„Tante“ Margret – mit diesem Titel sprach man in meiner Kindheit alle Frauen etwa im Alter der Eltern an, auch wenn diese gar nicht zur Verwandtschaft gehörten – war wohl das, was man als eine Dame aus gutem Hause bezeichnete.
Als Tochter des Kammermusikers J. war sie ein Beispiel Bremer Bürgertums. Sie wuchs mit ihren beiden älteren Geschwistern in einem großen Haus im Bremer Steintorviertel auf. Das Haus mit den in ihm wohnenden drei Generationen fand ich als Kind immer sehr beeindruckend. Dort lernte ich erstmals einen „Wintergarten“ kennen und im „Souterrain“ stand eine riesige gusseiserne Badewanne auf Löwenfüßen. Die Zimmerdecken im Erdgeschoss waren unfassbare vier Meter hoch. Und natürlich war das gesamte Haus zentral beheizt, nirgendwo ein Ofen wie daheim.
Unten wohnten die Eltern, in der Mitte „Tante“ Margret, mit „Onkel“ HK und oben Margrets Bruder H. mit Frau und Sohn. Mit zur Entourage gehörten ihre Schwester T. nebst Ehemann, sowie Cousine D. und Ehemann mit Sohn. Die 50er und 60er Jahre in Bremen sind mir in guter Erinnerung: Hier wurden nicht nur Kindergeburtstage gefeiert, hier waren Kinder auch zu den Silvesterfeiern und Geburtstagsfeiern der Erwachsenen willkommen.
Man verstand es, gemeinsam zu feiern. Vermutlich auch, weil man den schrecklichen Krieg überlebt hatte. Die Damen bildeten alsbald einen Doppelkopfclub. Dieser hat jahrzehntelang gehalten und wurde erst Ende der 90er Jahre von Margret aus unbekannten Gründen aufgesagt.
Beeindruckend dann auch der Kauf eines Wochenendhauses Ende der 50er Jahre in Heilshorn in der Garlstedter Heide. Besonders interessant dort war das „Klo“ mit dem dicken Deckel, aus dem beim Zuklappen automatisch Torf auf das Stoffwechselprodukt fiel. Später wurde dieses eher einfache Wochenendhaus dann zu einem kompletten Wohnhaus als dauerhafte Residenz umgebaut. Das Patrizierhaus in Bremen wurde nach Auszug von Bruder und Schwägerin bzw. dem Tod der Eltern in den 70er Jahren verkauft.

▶ GESTELLTE AUFGABE 1: Nenne alle Personen, die im Text über „Tante“ Margret nur mit einem abgekürzten Namen bezeichnet werden.
Der Text über „Tante“ Margret und die Einträge haben nichts miteinander zu tun.

▶ DATENZEILEN:

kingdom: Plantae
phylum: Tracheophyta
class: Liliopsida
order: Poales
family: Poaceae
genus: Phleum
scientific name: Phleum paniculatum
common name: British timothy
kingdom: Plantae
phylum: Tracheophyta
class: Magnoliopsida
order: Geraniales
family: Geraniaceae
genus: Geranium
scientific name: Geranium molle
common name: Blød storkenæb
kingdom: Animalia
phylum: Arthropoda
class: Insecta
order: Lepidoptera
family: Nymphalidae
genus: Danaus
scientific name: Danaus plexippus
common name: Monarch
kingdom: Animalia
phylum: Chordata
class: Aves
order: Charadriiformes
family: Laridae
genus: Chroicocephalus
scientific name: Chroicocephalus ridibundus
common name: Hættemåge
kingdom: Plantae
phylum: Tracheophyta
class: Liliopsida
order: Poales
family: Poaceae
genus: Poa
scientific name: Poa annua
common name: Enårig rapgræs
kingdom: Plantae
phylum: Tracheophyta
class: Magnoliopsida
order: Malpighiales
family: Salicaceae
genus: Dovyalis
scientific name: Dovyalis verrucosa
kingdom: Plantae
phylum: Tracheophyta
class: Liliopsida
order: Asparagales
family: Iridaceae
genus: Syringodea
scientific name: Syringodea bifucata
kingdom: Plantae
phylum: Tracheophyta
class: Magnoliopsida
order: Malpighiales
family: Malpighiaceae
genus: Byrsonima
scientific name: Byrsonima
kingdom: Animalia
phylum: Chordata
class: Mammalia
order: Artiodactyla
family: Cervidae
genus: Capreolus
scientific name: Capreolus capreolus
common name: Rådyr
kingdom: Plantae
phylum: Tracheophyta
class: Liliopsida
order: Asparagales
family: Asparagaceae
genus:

▶ GESTELLTE AUFGABE 2: Schreibe die Zeilen der Einträge ab, und zwar ab der Zeile mit „class: Aves“ bis einschließlich der letzten Zeile der Einträge.

▶ LÖSUNG 1: J. (der Kammermusiker und Vater), HK („Onkel“), H. (Margrets Bruder), T. (Margrets Schwester), D. (die Cousine)

▶ LÖSUNG 2:
class: Aves
order: Charadriiformes
family: Laridae
genus: Chroicocephalus
scientific name: Chroicocephalus ridibundus
common name: Hættemåge
kingdom: Plantae
phylum: Tracheophyta
class: Liliopsida
order: Poales
family: Poaceae
genus: Poa
scientific name: Poa annua
common name: Enårig rapgræs
kingdom: Plantae
phylum: Tracheophyta
class: Magnoliopsida
order: Malpighiales
family: Salicaceae
genus: Dovyalis
scientific name: Dovyalis verrucosa
kingdom: Plantae
phylum: Tracheophyta
class: Liliopsida
order: Asparagales
family: Iridaceae
genus: Syringodea
scientific name: Syringodea bifucata
kingdom: Plantae
phylum: Tracheophyta
class: Magnoliopsida
order: Malpighiales
family: Malpighiaceae
genus: Byrsonima
scientific name: Byrsonima
kingdom: Animalia
phylum: Chordata
class: Mammalia
order: Artiodactyla
family: Cervidae
genus: Capreolus
scientific name: Capreolus capreolus
common name: Rådyr
kingdom: Plantae
phylum: Tracheophyta
class: Liliopsida
order: Asparagales
family: Asparagaceae
genus:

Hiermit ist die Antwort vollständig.